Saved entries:
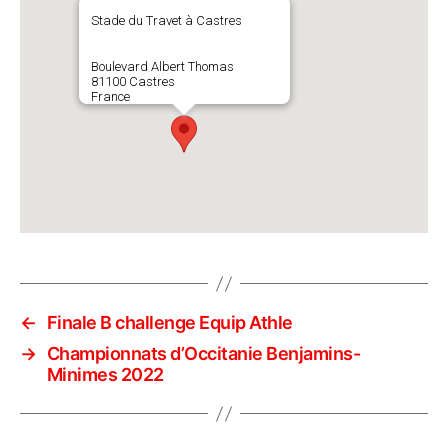
Stade du Travet à Castres
Boulevard Albert Thomas
81100 Castres
France
←
Finale B challenge Equip Athle
→
Championnats d’Occitanie Benjamins-
Minimes 2022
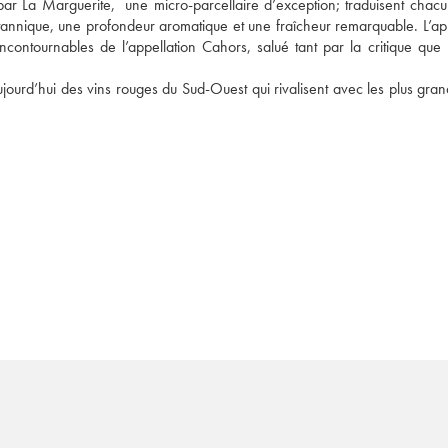
r La Marguerite,  une micro-parcellaire d’exception; traduisent chacu
tannique, une profondeur aromatique et une fraîcheur remarquable. L’ap
ncontournables de l’appellation Cahors, salué tant par la critique que p
urd’hui des vins rouges du Sud-Ouest qui rivalisent avec les plus grands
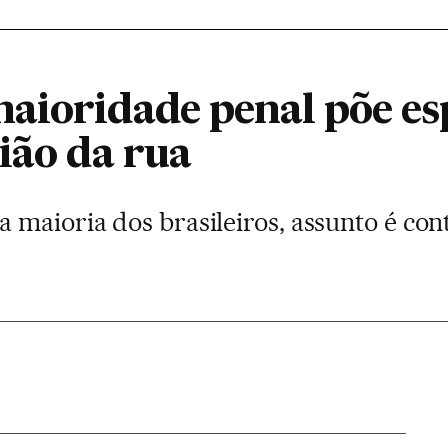
aioridade penal põe esp
ião da rua
 maioria dos brasileiros, assunto é con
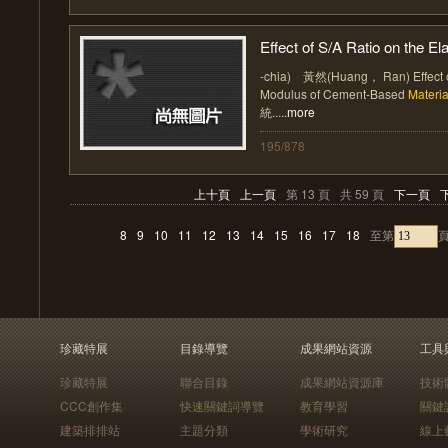
Effect of S/A Ratio on the Ela
-chia) 黃然(Huang， Ran) Effect of 
Modulus of Cement-Based
Materia
統.....
more
195/878
上十頁
上一頁
第 13 頁
共 59 頁
下一頁
8
9
10
11
12
13
14
15
16
17
18
至第
珍藏特展
目錄導覽
成果網站資源
工具
珍藏特展
聯合目錄
成果網站資源庫
技術
CCC創作集
快速關鍵詞導覽
教育學習
關鍵
建築排排站
主題分類
學術研究
線上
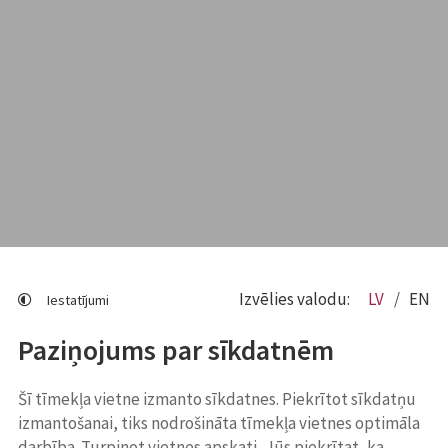
Izvēlies valodu:
LV
EN
Iestatījumi
Paziņojums par sīkdatnēm
Šī tīmekļa vietne izmanto sīkdatnes. Piekrītot sīkdatņu
izmantošanai, tiks nodrošināta tīmekļa vietnes optimāla
darbība. Turpinot vietnes apskati, Jūs piekrītat, ka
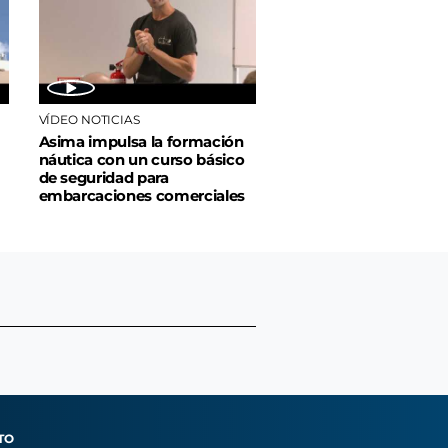
VÍDEO NOTICIAS
Asima impulsa la formación
náutica con un curso básico
de seguridad para
embarcaciones comerciales
TO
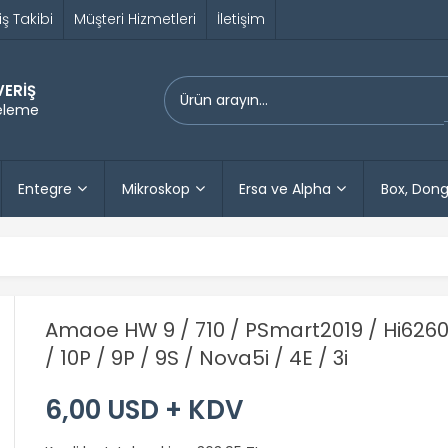
iş Takibi
Müşteri Hizmetleri
İletişim
VERİŞ
releme
Entegre
Mikroskop
Ersa ve Alpha
Box, Dong
Amaoe HW 9 / 710 / PSmart2019 / Hi6260 C
/ 10P / 9P / 9S / Nova5i / 4E / 3i
6,00 USD + KDV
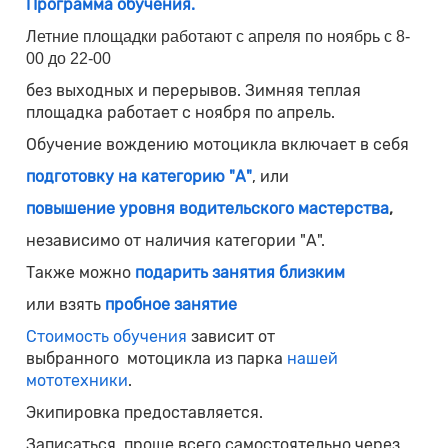
Программа обучения.
Летние площадки работают с апреля по ноябрь с 8-
00 до 22-00
без выходных и перерывов. Зимняя теплая
площадка работает с ноября по апрель.
Обучение вождению мотоцикла включает в себя
подготовку на категорию "А"
, или
повышение уровня водительского мастерства
,
независимо от наличия категории "А".
Также можно
подарить занятия близким
или взять
пробное занятие
Стоимость обучения
зависит от
выбранного мотоцикла из парка
нашей
мототехники
.
Экипировка предоставляется.
Записаться проще всего самостоятельно через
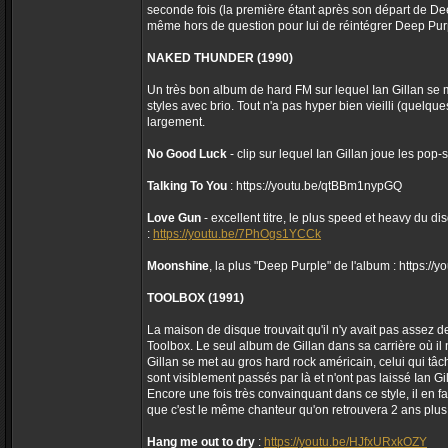
seconde fois (la première étant après son départ de Dee
même hors de question pour lui de réintégrer Deep Pur
NAKED THUNDER (1990)
Un très bon album de hard FM sur lequel Ian Gillan se m
styles avec brio. Tout n'a pas hyper bien vieilli (quelqu
largement.
No Good Luck
- clip sur lequel Ian Gillan joue les pop-
Talking To You
: https://youtu.be/qtBBm1nypGQ
Love Gun
- excellent titre, le plus speed et heavy du 
:
https://youtu.be/7PhOgs1YCCk
Moonshine
, la plus "Deep Purple" de l'album : https:
TOOLBOX (1991)
La maison de disque trouvait qu'il n'y avait pas assez d
Toolbox. Le seul album de Gillan dans sa carrière où il 
Gillan se met au gros hard rock américain, celui qui t
sont visiblement passés par là et n'ont pas laissé Ian Gil
Encore une fois très convainquant dans ce style, il en fa
que c'est le même chanteur qu'on retrouvera 2 ans plus
Hang me out to dry
:
https://youtu.be/HJfxURxkOZY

**WHAT TO PRODUCE**
What is needed is every entry written out word for word, with no pictures.

**COMPLETED TASK**
Stade du Travet à Castres
Boulevard Albert Thomas
81100 Castres
France
←
Finale B challenge Equip Athle
→
Championnats d’Occitanie Benjamins-
Minimes 2022
r La Marguerite,  une micro-parcellaire d’exception; traduisent chacu
tannique, une profondeur aromatique et une fraîcheur remarquable. L’ap
ncontournables de l’appellation Cahors, salué tant par la critique que p
urd’hui des vins rouges du Sud-Ouest qui rivalisent avec les plus grands
aioridade penal põe esp
ião da rua
 maioria dos brasileiros, assunto é con
Effect of S/A Ratio on the Ela
-chia) 黃然(Huang， Ran) Effect of 
Modulus of Cement-Based
Materia
統.....
more
195/878
上十頁
上一頁
第 13 頁
共 59 頁
下一頁
8
9
10
11
12
13
14
15
16
17
18
至第
珍藏特展
目錄導覽
成果網站資源
工具
珍藏特展
聯合目錄
成果網站資源庫
技術
CCC創作集
快速關鍵詞導覽
教育學習
關鍵
建築排排站
主題分類
學術研究
線上
Izvēlies valodu:
LV
EN
Iestatījumi
Paziņojums par sīkdatnēm
Šī tīmekļa vietne izmanto sīkdatnes. Piekrītot sīkdatņu
izmantošanai, tiks nodrošināta tīmekļa vietnes optimāla
darbība. Turpinot vietnes apskati, Jūs piekrītat, ka
VÍDEO NOTICIAS
Asima impulsa la formación
náutica con un curso básico
de seguridad para
embarcaciones comerciales
TO
iş Takibi
Müşteri Hizmetleri
İletişim
VERİŞ
releme
Entegre
Mikroskop
Ersa ve Alpha
Box, Dong
Amaoe HW 9 / 710 / PSmart2019 / Hi6260 C
/ 10P / 9P / 9S / Nova5i / 4E / 3i
6,00 USD + KDV
Программа обучения.
Летние площадки работают с апреля по ноябрь с 8-
00 до 22-00
без выходных и перерывов. Зимняя теплая
площадка работает с ноября по апрель.
Обучение вождению мотоцикла включает в себя
подготовку на категорию "А"
, или
повышение уровня водительского мастерства
,
независимо от наличия категории "А".
Также можно
подарить занятия близким
или взять
пробное занятие
Стоимость обучения
зависит от
выбранного мотоцикла из парка
нашей
мототехники
.
Экипировка предоставляется.
Записаться проще всего самостоятельно через
seconde fois (la première étant après son départ de Dee
même hors de question pour lui de réintégrer Deep Pur
NAKED THUNDER (1990)
Un très bon album de hard FM sur lequel Ian Gillan se m
styles avec brio. Tout n'a pas hyper bien vieilli (quelqu
largement.
No Good Luck
- clip sur lequel Ian Gillan joue les pop-
Talking To You
: https://youtu.be/qtBBm1nypGQ
Love Gun
- excellent titre, le plus speed et heavy du 
:
https://youtu.be/7PhOgs1YCCk
Moonshine
, la plus "Deep Purple" de l'album : https:
TOOLBOX (1991)
La maison de disque trouvait qu'il n'y avait pas assez d
Toolbox. Le seul album de Gillan dans sa carrière où il 
Gillan se met au gros hard rock américain, celui qui t
sont visiblement passés par là et n'ont pas laissé Ian Gil
Encore une fois très convainquant dans ce style, il en fa
que c'est le même chanteur qu'on retrouvera 2 ans plus
Hang me out to dry
:
https://youtu.be/HJfxURxkOZY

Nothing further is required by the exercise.